Instruction 1: From the obituary of the religious historian, set down everything from "Edwin Gaustad, Religious" down to "his daughter Susan.".

# START OF Source excerpt

Edwin Gaustad, Religious Historian, Is Dead at 87
Source: NYT, 4-3-11
Edwin S. Gaustad, who took his place in the front rank of American religious historians with seminal works on the religious ideas of the founding fathers, especially Thomas Jefferson, and the arguments about church versus state that evolved from the dissenting sects in colonial America, died on March 25 at his home in Santa Fe, N.M. He was 87. The death was confirmed by his daughter Susan.
Although his principal field was colonial religious history, Professor Gaustad ranged far and wide as a scholar. He explored the contested territory of religious liberty, pluralism and dissent in colonial America, but he also wrote general histories that carried the story forward to the present day and published a series of atlases, frequently updated, that gave a geographical picture of religious belief in the United States. His first book, “The Great Awakening in New England” (1957), made the case that the religious revival fanned by preachers like Jonathan Edwards and George Whitefield had more than religious importance, profoundly affecting political and intellectual life in America. He also challenged the revisionist view that the movement was really an economic and class insurgency, arguing that it enjoyed support among all classes.

# END OF Source excerpt
# START OF Data supplied

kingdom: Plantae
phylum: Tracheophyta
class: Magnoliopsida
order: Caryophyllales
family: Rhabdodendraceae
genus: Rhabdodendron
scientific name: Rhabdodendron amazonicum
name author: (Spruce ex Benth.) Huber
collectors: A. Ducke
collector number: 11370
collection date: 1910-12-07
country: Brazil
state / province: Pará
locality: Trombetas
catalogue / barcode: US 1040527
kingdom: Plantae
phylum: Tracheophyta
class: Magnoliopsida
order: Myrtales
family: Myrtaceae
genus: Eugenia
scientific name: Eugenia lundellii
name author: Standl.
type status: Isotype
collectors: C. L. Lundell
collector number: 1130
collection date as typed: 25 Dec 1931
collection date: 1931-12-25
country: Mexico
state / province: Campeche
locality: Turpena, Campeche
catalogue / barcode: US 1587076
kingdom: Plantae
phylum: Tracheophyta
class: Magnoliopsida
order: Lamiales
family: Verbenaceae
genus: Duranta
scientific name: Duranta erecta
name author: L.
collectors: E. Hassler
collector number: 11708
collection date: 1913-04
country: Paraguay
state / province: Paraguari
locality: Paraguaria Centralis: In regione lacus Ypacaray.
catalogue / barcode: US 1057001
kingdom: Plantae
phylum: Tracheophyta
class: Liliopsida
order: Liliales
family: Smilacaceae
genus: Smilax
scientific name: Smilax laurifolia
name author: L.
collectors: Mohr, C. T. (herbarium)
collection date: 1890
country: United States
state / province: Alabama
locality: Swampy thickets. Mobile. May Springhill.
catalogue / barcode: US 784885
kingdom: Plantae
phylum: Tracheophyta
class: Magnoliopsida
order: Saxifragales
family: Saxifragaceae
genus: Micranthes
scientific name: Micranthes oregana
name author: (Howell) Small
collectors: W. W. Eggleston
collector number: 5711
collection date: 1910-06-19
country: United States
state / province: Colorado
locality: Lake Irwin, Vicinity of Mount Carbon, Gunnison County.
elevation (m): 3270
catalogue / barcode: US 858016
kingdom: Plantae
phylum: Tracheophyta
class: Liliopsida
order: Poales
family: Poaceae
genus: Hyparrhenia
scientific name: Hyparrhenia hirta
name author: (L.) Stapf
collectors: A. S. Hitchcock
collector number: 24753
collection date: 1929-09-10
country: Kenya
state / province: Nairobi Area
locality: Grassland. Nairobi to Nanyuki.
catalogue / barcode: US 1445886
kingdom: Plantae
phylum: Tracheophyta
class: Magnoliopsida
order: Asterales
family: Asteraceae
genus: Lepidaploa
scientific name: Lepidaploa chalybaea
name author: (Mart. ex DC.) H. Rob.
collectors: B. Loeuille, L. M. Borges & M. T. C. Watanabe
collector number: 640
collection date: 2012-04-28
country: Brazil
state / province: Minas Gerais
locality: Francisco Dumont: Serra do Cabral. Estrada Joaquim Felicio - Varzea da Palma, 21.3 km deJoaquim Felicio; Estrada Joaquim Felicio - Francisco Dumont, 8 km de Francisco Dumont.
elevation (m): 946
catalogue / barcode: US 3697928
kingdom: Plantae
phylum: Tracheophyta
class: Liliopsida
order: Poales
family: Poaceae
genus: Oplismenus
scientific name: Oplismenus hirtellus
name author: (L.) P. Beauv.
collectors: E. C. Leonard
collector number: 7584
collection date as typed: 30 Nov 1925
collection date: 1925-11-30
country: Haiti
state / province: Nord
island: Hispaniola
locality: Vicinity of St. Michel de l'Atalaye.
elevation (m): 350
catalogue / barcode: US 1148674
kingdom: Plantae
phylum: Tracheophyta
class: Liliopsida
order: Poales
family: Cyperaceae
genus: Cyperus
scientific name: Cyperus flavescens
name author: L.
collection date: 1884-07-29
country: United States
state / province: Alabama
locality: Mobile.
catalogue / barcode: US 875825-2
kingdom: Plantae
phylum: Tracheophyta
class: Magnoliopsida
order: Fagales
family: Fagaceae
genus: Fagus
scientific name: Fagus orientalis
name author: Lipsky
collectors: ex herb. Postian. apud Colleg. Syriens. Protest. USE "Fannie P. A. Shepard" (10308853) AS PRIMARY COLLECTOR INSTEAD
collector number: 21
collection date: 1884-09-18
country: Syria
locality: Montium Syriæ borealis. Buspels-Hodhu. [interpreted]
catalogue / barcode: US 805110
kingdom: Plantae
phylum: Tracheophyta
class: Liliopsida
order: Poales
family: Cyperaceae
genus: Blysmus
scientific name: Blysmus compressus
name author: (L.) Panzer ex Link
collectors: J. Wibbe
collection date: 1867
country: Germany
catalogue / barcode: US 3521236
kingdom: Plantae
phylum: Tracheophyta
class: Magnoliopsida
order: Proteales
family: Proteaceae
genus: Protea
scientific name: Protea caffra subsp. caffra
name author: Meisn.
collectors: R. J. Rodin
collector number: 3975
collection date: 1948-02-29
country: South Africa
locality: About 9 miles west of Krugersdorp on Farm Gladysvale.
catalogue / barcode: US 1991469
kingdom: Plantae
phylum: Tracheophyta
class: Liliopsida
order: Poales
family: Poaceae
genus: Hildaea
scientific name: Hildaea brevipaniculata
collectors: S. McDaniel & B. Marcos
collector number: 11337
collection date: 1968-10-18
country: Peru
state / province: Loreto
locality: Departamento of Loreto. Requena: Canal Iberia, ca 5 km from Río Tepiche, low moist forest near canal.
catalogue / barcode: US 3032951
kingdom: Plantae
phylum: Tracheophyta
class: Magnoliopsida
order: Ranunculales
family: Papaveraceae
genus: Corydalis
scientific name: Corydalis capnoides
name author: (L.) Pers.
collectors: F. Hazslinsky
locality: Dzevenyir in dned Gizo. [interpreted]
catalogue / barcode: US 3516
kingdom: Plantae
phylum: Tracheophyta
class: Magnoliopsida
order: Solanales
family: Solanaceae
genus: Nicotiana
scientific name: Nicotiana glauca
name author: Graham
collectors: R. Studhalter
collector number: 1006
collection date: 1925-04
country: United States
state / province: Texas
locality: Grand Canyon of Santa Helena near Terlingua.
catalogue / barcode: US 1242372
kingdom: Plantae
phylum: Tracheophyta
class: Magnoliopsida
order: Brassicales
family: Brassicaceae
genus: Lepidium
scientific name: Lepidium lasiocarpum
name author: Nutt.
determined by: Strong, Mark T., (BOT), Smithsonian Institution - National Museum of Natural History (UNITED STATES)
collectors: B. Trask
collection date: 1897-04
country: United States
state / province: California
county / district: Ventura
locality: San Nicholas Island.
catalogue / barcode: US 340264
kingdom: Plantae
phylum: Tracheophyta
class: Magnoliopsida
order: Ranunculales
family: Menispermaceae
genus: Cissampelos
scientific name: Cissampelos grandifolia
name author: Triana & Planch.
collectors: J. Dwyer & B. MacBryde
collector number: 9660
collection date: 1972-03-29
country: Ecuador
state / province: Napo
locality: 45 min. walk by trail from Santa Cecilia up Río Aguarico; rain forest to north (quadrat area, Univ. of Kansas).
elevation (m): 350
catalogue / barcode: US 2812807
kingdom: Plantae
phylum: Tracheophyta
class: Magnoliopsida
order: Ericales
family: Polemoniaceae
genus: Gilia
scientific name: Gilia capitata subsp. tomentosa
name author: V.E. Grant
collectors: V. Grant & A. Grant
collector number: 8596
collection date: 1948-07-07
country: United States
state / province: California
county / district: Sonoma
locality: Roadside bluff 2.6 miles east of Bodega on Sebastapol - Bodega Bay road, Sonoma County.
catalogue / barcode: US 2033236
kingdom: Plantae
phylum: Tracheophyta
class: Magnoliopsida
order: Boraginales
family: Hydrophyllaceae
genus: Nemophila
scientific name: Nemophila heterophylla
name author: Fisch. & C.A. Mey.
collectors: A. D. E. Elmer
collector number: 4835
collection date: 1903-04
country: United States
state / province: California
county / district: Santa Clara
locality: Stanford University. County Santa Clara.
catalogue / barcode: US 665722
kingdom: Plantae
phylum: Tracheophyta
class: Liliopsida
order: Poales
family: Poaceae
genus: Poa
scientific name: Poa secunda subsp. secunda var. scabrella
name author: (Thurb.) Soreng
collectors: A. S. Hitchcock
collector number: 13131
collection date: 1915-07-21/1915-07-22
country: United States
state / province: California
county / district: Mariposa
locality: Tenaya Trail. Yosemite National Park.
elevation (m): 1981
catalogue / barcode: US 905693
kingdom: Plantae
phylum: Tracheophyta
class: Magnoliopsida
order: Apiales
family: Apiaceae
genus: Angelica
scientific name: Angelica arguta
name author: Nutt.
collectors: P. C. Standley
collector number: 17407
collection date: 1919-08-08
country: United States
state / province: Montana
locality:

# END OF Data supplied

Instruction 2: Output as a JSON list of strings everything in the listing from the line containing "catalogue / barcode: US 858016" down to the line containing "collection date: 1925-11-30", both included, with one string per line and blank lines omitted.

Worked solution 1:
Edwin Gaustad, Religious Historian, Is Dead at 87
Source: NYT, 4-3-11
Edwin S. Gaustad, who took his place in the front rank of American religious historians with seminal works on the religious ideas of the founding fathers, especially Thomas Jefferson, and the arguments about church versus state that evolved from the dissenting sects in colonial America, died on March 25 at his home in Santa Fe, N.M. He was 87. The death was confirmed by his daughter Susan.

Worked solution 2:
[
  "catalogue / barcode: US 858016",
  "kingdom: Plantae",
  "phylum: Tracheophyta",
  "class: Liliopsida",
  "order: Poales",
  "family: Poaceae",
  "genus: Hyparrhenia",
  "scientific name: Hyparrhenia hirta",
  "name author: (L.) Stapf",
  "collectors: A. S. Hitchcock",
  "collector number: 24753",
  "collection date: 1929-09-10",
  "country: Kenya",
  "state / province: Nairobi Area",
  "locality: Grassland. Nairobi to Nanyuki.",
  "catalogue / barcode: US 1445886",
  "kingdom: Plantae",
  "phylum: Tracheophyta",
  "class: Magnoliopsida",
  "order: Asterales",
  "family: Asteraceae",
  "genus: Lepidaploa",
  "scientific name: Lepidaploa chalybaea",
  "name author: (Mart. ex DC.) H. Rob.",
  "collectors: B. Loeuille, L. M. Borges & M. T. C. Watanabe",
  "collector number: 640",
  "collection date: 2012-04-28",
  "country: Brazil",
  "state / province: Minas Gerais",
  "locality: Francisco Dumont: Serra do Cabral. Estrada Joaquim Felicio - Varzea da Palma, 21.3 km deJoaquim Felicio; Estrada Joaquim Felicio - Francisco Dumont, 8 km de Francisco Dumont.",
  "elevation (m): 946",
  "catalogue / barcode: US 3697928",
  "kingdom: Plantae",
  "phylum: Tracheophyta",
  "class: Liliopsida",
  "order: Poales",
  "family: Poaceae",
  "genus: Oplismenus",
  "scientific name: Oplismenus hirtellus",
  "name author: (L.) P. Beauv.",
  "collectors: E. C. Leonard",
  "collector number: 7584",
  "collection date as typed: 30 Nov 1925",
  "collection date: 1925-11-30"
]